▶ Required work: The records that follow need to be printed exactly. Leave out each image.

▶ The data:
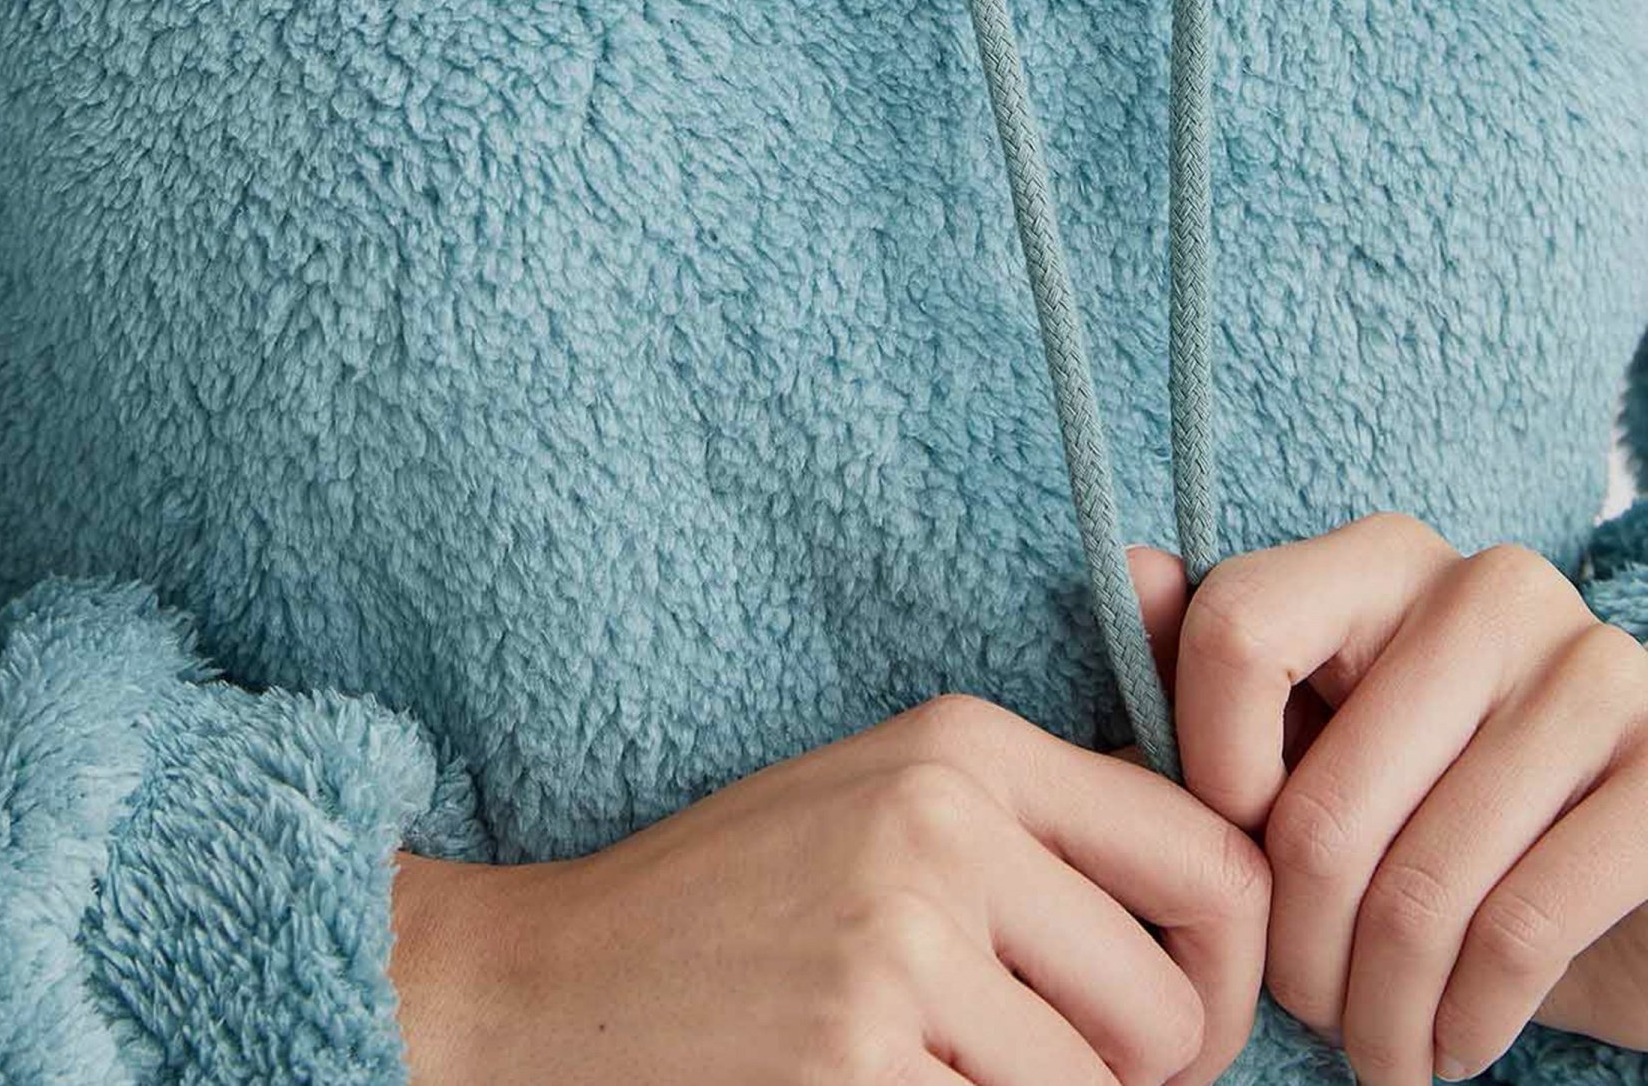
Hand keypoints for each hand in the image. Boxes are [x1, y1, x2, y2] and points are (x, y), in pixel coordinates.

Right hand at [391, 689, 1268, 1085]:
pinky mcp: (858, 1067)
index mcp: (964, 746)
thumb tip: (1246, 873)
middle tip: (1036, 1073)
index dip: (1229, 968)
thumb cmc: (741, 906)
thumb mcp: (890, 801)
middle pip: (1171, 1008)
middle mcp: (941, 826)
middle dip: (1134, 1078)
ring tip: (943, 1077)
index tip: (1178, 1019)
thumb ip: (1046, 824)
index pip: (1211, 860)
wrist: (551, 986)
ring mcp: (896, 949)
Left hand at [1125, 516, 1647, 1085]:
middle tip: (1308, 1011)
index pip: (1237, 630)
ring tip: (1378, 1050)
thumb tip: (1133, 572)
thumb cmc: (1445, 809)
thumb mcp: (1327, 739)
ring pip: (1419, 887)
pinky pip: (1522, 928)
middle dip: (1299, 952)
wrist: (1634, 884)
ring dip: (1383, 1009)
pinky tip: (1456, 1044)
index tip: (1236, 857)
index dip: (1211, 773)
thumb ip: (1222, 671)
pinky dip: (1470, 1018)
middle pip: (1322, 802)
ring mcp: (1590, 672)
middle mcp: (1489, 588)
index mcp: (1385, 558)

▶ Your response:
Hand keypoints for each hand in the image. Boxes are [x1, y1, x2, y2] and points are (x, y), in pixel coordinates.

Right hand at [391, 689, 1268, 1085]:
pinky mcp: (858, 1067)
index mcp: (964, 746)
thumb tip: (1246, 873)
middle tip: (1036, 1073)
index dip: (1229, 968)
thumb cmc: (741, 906)
thumb mcp: (890, 801)
middle pip: (1171, 1008)
middle mcp: (941, 826)
middle dip: (1134, 1078)
ring tip: (943, 1077)
index tip: (1178, 1019)
thumb ip: (1046, 824)
index pip: (1211, 860)
wrist: (551, 986)
ring mcp: (896, 949)
Left hand at [1125, 516, 1647, 1085]:
middle tip: (1308, 1011)
index pip: (1237, 630)
ring tip: (1378, 1050)
thumb tip: (1133, 572)
thumb cmc: (1445, 809)
thumb mcp: (1327, 739)
ring pip: (1419, 887)
pinky pip: (1522, 928)
middle dip: (1299, 952)
wrist: (1634, 884)
ring dip: (1383, 1009)
pinky tip: (1456, 1044)
index tip: (1236, 857)
index dip: (1211, 773)
thumb ip: (1222, 671)
pinky dip: (1470, 1018)
middle pip: (1322, 802)
ring mcp: (1590, 672)
middle mcp: (1489, 588)
index mcp: (1385, 558)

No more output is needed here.